Shocking Advice When Dealing with Difficult People

Got an event coming up with difficult family members? Use this unconventional method to transform your visit and redirect the relationship into a much healthier and positive direction.

You want me to do what!?

Years ago, Jim Cathcart gave me a piece of unexpected advice when I was struggling in a relationship with some difficult people (actually a member of my extended family). He said to me, “Everyone has an inner circle made up of their primary relationships – those closest to them.

“Kick them out!” – Jim Cathcart

“What you should do is kick them out of your inner circle”. I was absolutely shocked by his advice. Kick them out, really? How can I do that? We’re talking about a life-long family member.


He said, “Don’t worry. They’ll come back in time.” He clarified that this does not mean kick them out of your life completely or cut off the relationship. That’s only for extreme circumstances. But, to be fair, unhealthy relationships can cause familial and emotional damage and they need to be addressed appropriately.

When dealing with difficult people, try this…

A good place to start is to enter into family events (or business events) without placing your personal fulfillment expectations on other people – even if they are family. In other words, don’t be emotionally needy. Seeking validation from others or demanding that they accept your opinions will only lead to unnecessary conflict again and leave you disappointed again.

Instead, be friendly, polite, and maintain healthy boundaries by interacting without expecting them to agree with your beliefs or even show interest in your life. Even if they say things that ordinarily would make you angry, respond with a smile and either redirect the conversation, or simply let them talk and keep you opinions to yourself. Rehashing the same heated discussions over politics, religion, or past family issues with no hope of a positive outcome is senseless.
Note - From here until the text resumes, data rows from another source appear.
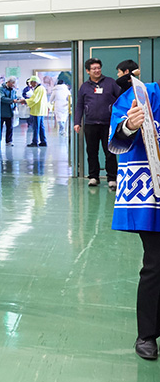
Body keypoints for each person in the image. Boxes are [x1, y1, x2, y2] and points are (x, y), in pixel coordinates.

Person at [109, 83, 160, 360]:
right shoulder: (143, 94)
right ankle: (147, 334)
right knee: (156, 262)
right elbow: (118, 137)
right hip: (152, 193)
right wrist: (129, 124)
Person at [74, 57, 121, 188]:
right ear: (88, 71)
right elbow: (79, 106)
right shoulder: (84, 86)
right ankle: (93, 177)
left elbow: (121, 99)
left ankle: (112, 178)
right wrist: (77, 122)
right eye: (94, 68)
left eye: (98, 68)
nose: (97, 70)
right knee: (91, 152)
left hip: (108, 124)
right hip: (90, 124)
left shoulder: (110, 82)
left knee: (110, 152)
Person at [24, 75, 49, 147]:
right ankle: (43, 141)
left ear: (35, 82)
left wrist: (25, 100)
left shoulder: (39, 89)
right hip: (40, 110)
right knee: (41, 126)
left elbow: (34, 100)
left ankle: (35, 142)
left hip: (37, 111)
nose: (30, 84)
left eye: (31, 82)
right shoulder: (41, 88)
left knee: (36, 127)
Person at [0, 76, 18, 146]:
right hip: (2, 112)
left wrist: (16, 105)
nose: (14, 85)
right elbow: (2, 98)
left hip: (10, 112)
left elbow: (15, 98)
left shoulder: (13, 90)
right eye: (13, 84)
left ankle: (9, 141)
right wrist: (12, 101)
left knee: (10, 127)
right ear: (8, 82)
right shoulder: (1, 89)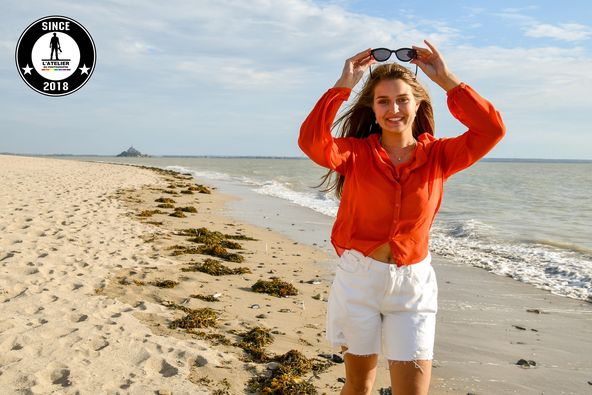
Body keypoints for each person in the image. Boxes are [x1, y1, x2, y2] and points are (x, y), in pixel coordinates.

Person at [298, 40, 505, 395]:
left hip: (413, 286)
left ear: (417, 103)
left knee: (413, 391)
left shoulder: (440, 155)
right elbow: (313, 141)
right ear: (373, 109)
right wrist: (343, 86)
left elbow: (491, 130)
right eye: (383, 101)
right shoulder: (355, 154)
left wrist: (447, 80)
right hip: (358, 282)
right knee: (359, 385)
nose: (393, 108)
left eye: (402, 99)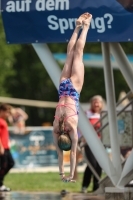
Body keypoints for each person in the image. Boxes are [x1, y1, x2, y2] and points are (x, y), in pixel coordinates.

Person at [53, 13, 92, 183]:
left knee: (78, 53)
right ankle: (77, 26)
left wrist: (69, 174)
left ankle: (86, 26)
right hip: (63, 88)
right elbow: (60, 153)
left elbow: (72, 153)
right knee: (70, 52)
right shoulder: (56, 127)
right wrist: (62, 174)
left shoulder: (71, 127)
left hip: (74, 88)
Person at [81, 95, 104, 193]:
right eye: (94, 102)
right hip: (89, 143)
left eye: (98, 102)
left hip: (101, 143)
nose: (96, 104)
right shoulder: (87, 114)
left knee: (99, 165)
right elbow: (81, 126)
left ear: (101, 104)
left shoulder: (104, 114)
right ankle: (85, 185)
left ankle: (96, 186)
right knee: (92, 164)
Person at [0, 104, 15, 191]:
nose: (8, 114)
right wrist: (1, 147)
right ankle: (0, 185)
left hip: (6, 147)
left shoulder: (3, 120)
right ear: (1, 111)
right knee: (4, 165)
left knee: (10, 163)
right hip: (2, 147)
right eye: (7, 112)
“You cannot control other people. You can only control how you respond to them.” – My Sophomore year college psychology professor

So, make your responses positive, maintain a secure position on the high road, and gracefully thank them for a wonderful time when you leave. They probably won’t expect that from you and will be stumped you didn’t fight back or argue. In essence, you just executed a tectonic shift in their perception of you. Good job!

At the next event when you see them – do it again. Only now, begin to take note of how you can be an asset to them. A simple gesture or phrase of acknowledgement or affirmation goes a long way. Instead of seeking those things for yourself, acknowledge and affirm them – even if you don’t agree with their opinions. In time, you’ll find that some relationships are capable of not only being mended, but also transforming into a much stronger bond than you ever imagined.

Authors note

Jim’s council to me was right on. I followed his advice and over the next few years the once tattered relationship with my family member dramatically improved and we’re now vital assets in each other’s inner circles. Thanks Jim!